Second cluethe contamination observed between people who are alone in rooms close to each other, which is particularly the case in hotels accommodating contaminated patients or contact cases placed in quarantine.
Third clue, transmission by asymptomatic patients could represent between a third and 60% of contaminations. However, these patients do not cough, do not sneeze… but speak by secreting not droplets but indeed aerosol particles.

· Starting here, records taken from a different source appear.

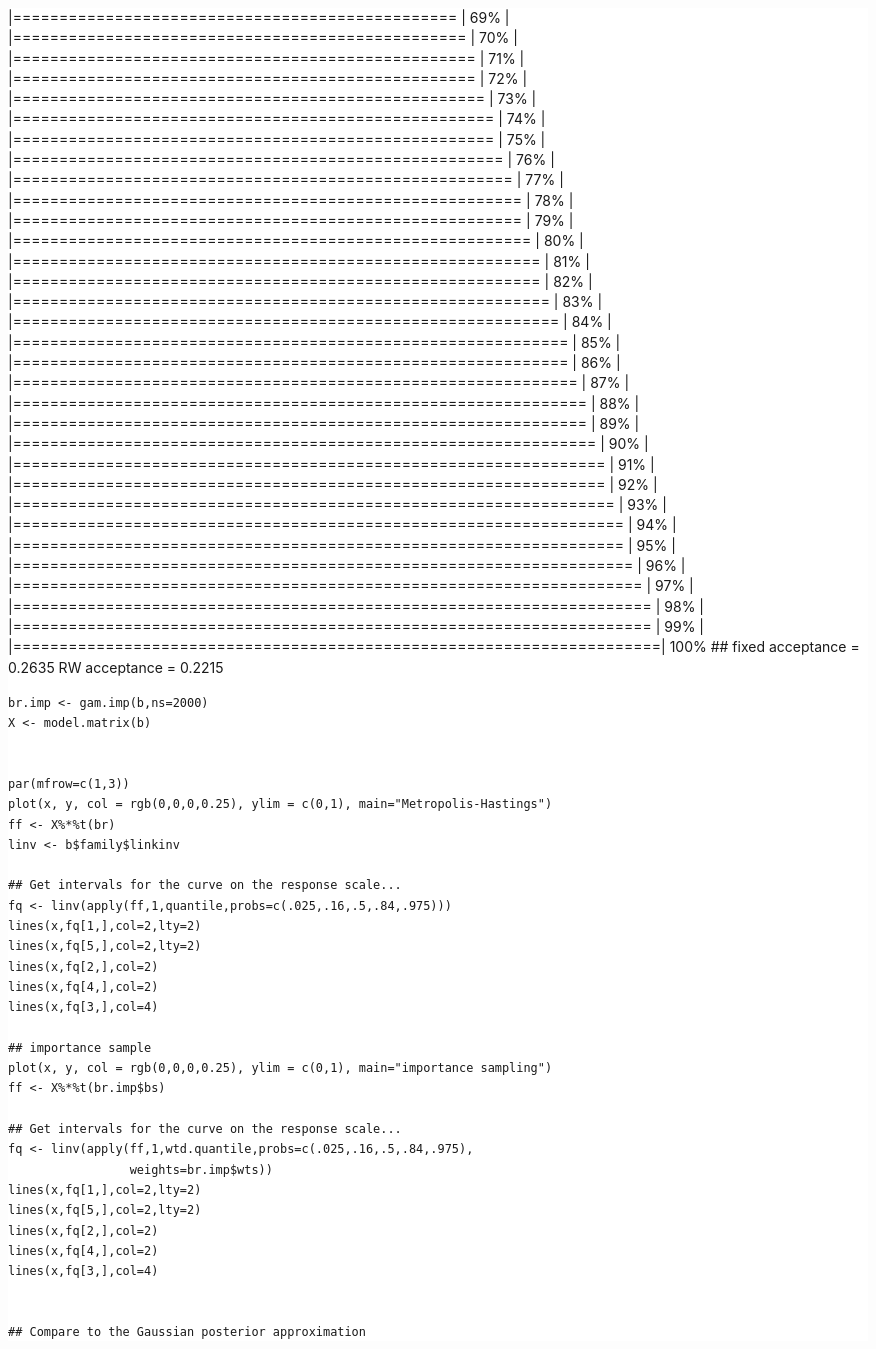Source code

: |================================================                      |  69%  |                                                                              |=================================================                     |  70%  |                                                                              |==================================================                    |  71%  |                                                                              |==================================================                    |  72%  |                                                                              |===================================================                   |  73%  |                                                                              |====================================================                  |  74%  |                                                                              |====================================================                  |  75%  |                                                                              |=====================================================                 |  76%  |                                                                              |======================================================                |  77%  |                                                                              |=======================================================               |  78%  |                                                                              |=======================================================               |  79%  |                                                                              |========================================================              |  80%  |                                                                              |=========================================================             |  81%  |                                                                              |=========================================================             |  82%  |                                                                              |==========================================================            |  83%  |                                                                              |===========================================================           |  84%  |                                                                              |============================================================          |  85%  |                                                                              |============================================================          |  86%  |                                                                              |=============================================================         |  87%  |                                                                              |==============================================================        |  88%  |                                                                              |==============================================================        |  89%  |                                                                              |===============================================================       |  90%  |                                                                              |================================================================      |  91%  |
|================================================================      |  92%  |                                                                              |=================================================================     |  93%  |                                                                              |==================================================================    |  94%  |                                                                              |==================================================================    |  95%  |                                                                              |===================================================================   |  96%  |                                                                              |====================================================================  |  97%  |                                                                              |===================================================================== |  98%  |                                                                              |===================================================================== |  99%  |                                                                              |======================================================================| 100%
    ## fixed acceptance =  0.2635   RW acceptance =  0.2215

    br.imp <- gam.imp(b,ns=2000)
    X <- model.matrix(b)


    par(mfrow=c(1,3))
    plot(x, y, col = rgb(0,0,0,0.25), ylim = c(0,1), main="Metropolis-Hastings")
    ff <- X%*%t(br)
    linv <- b$family$linkinv

    ## Get intervals for the curve on the response scale...
    fq <- linv(apply(ff,1,quantile,probs=c(.025,.16,.5,.84,.975)))
    lines(x,fq[1,],col=2,lty=2)
    lines(x,fq[5,],col=2,lty=2)
    lines(x,fq[2,],col=2)
    lines(x,fq[4,],col=2)
    lines(x,fq[3,],col=4)

    ## importance sample
    plot(x, y, col = rgb(0,0,0,0.25), ylim = c(0,1), main="importance sampling")
    ff <- X%*%t(br.imp$bs)

    ## Get intervals for the curve on the response scale...
    fq <- linv(apply(ff,1,wtd.quantile,probs=c(.025,.16,.5,.84,.975),
                     weights=br.imp$wts))
    lines(x,fq[1,],col=2,lty=2)
    lines(x,fq[5,],col=2,lty=2)
    lines(x,fq[2,],col=2)
    lines(x,fq[4,],col=2)
    lines(x,fq[3,],col=4)


    ## Compare to the Gaussian posterior approximation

Fourth cluethe transmission of the coronavirus is much lower outside than inside where it can also be reduced when the premises are well ventilated with outside air.
Fifth cluewhile important precautions – even if they were sometimes delayed due to lack of equipment – were taken to protect healthcare personnel from droplets or contact with infected surfaces, nosocomial infections by SARS-CoV-2 have been identified a almost everywhere, the caregivers having, apart from the masks, benefited from no particular protection against aerosols.
Sixth clue – and not least – the coronavirus in its infectious form was detected in the air in the laboratory up to three hours after its diffusion, in the air of premises occupied by Covid patients or in the air present in their car . And this even if the article in The Lancet points out that certain studies have shown that we have not succeeded in capturing samples of SARS-CoV-2 in the air, “this sampling being technically very difficult”.
Seventh cluethe detection of the virus in ventilation ducts and air filters of hospital premises, “locations which could only be reached by aerosol”.
Eighth cluethe contamination of healthy animals placed in cages separate from those of infected animals but connected to each other by air ducts.
Ninth clue, we have never proven … the opposite! In other words, “no study has provided solid evidence to refute the airborne transmission of SARS-CoV-2. And if some people who have breathed the same air as infected patients have not themselves been infected with the virus , this can be explained “by a combination of factors such as the amount of viral shedding or the degree of ventilation of the environment”.
Tenth clue, which supports the previous, “limited” evidence of other routes of transmission. “The erroneous hypothesis of close proximity transmission involving large droplets has been used for decades to deny the airborne transmission of tuberculosis and measles (it is now established that the virus responsible for the latter remains active in the air for two hours …, Editor’s note)”.
Conclusion of the researchers: “Although other routes may contribute, we believe that the air route is likely to be dominant”, they say, specifying that this must have “public health implications”.